Faşizan yönelimler içindeki merkez sağın lideri Rutte, hükümet kurmak için ilk önce herhalde Demokratlar 66 (D66) ve Hristiyan Demokratların (CDA) kapısını çalacaktır. Bu iki parti de İslam, Türk, yabancı ve göçmen karşıtı sert politikaları savunan partiler. Özgürlük ve demokrasi bunlar için sadece dil alışkanlığı yoksa işin muhtevası ile ilgili değil. Ya da özgürlük ve demokrasi oltalarına taktıkları yem, zehire kattıkları bal hükmünde bir şey.. İnsan Hakları İzleme Örgütü Hollanda Direktörü Anna Timmerman, “Rutte, sanki ‘light’ PVV/Wilders gibi davranıyor” diyor.
Rutte geçen seçimlerde %27, İşçi Partisi Asscher %25, Wilders %10, Sosyalist Roemer %10, Hristiyan Demokrat Buma %8, Yeşil Sol Klavet %2, oy almıştı.. İşçi Partisi çöktü, gençlerin oy verdiği Yeşil Sol yükseldi.. 1. değişmedi, ama 3. Parti olan Wilders’in partisi yine 3. oldu. İşçi Partisi gitti, yerine Hristiyan Demokratlar geldi.

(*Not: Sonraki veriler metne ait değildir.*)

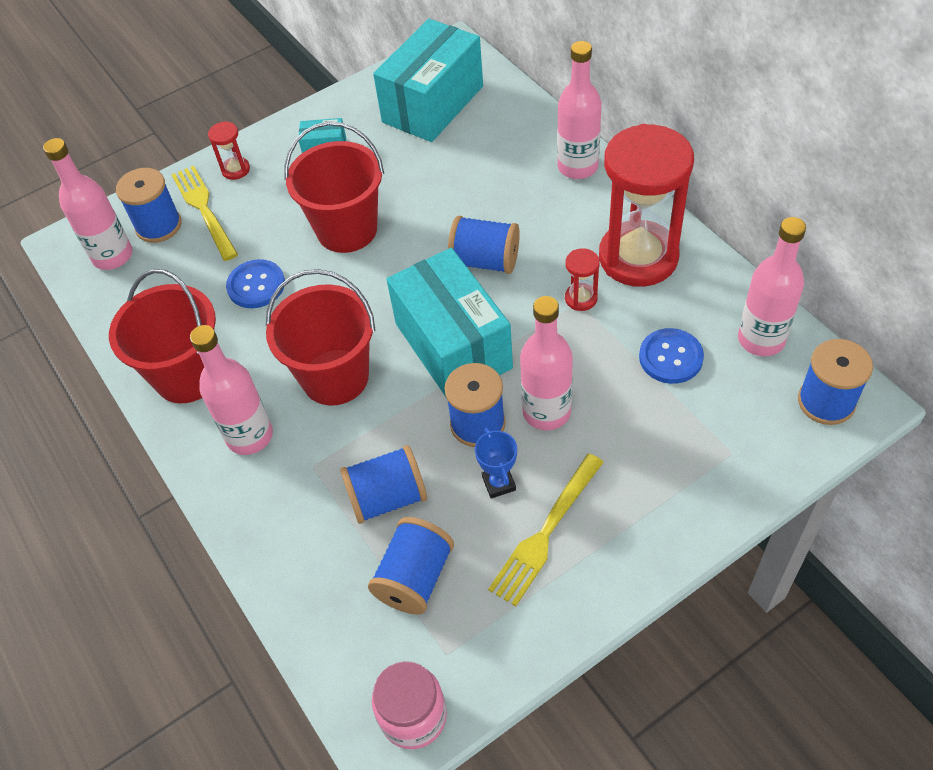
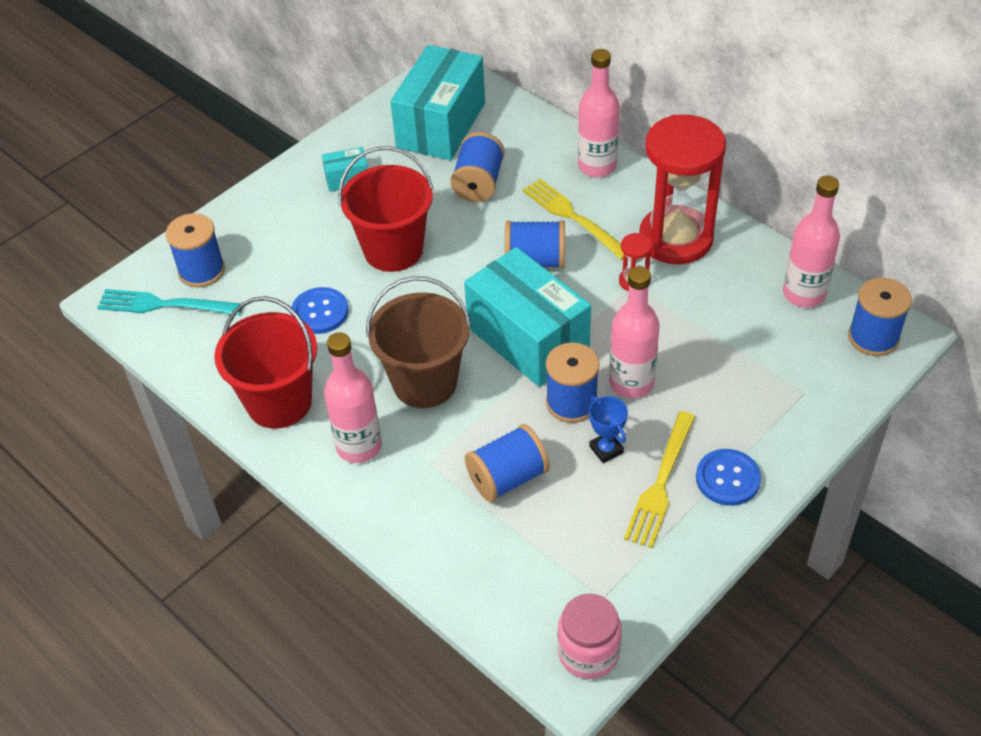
camera: 15 degrees left, 5 degrees down
(113, 256) = (164, 305): pink bottle -> turquoise fork
(204, 209) = (243, 249): yellow fork -> yellow fork (572, 217)
(236, 170) = (263, 209): red hourglass -> none
(335, 377) = (425, 382): red bucket -> brown bucket
(414, 578) = (554, 540): blue spool -> blue spool (478, 183)
(670, 357) = (729, 320): blue button -> blue button (727, 478)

Sonuç: Rutter 33, Hristiyan Demokrat 25, Wilders 18, AB Yanlısı Demokratlar, D66’da milletvekili sayısını 6 artırarak 18 milletvekili, Yeşil Sol 13, Sosyalist Parti 13, Hristiyan Birlik 5, Hayvanlar Partisi 5, 50+ Partisi 4, Toplumcu Reform Partisi 3, DENK 3, Demokrasi Forumu 2 milletvekili çıkardı.
Selâm ve dua ile..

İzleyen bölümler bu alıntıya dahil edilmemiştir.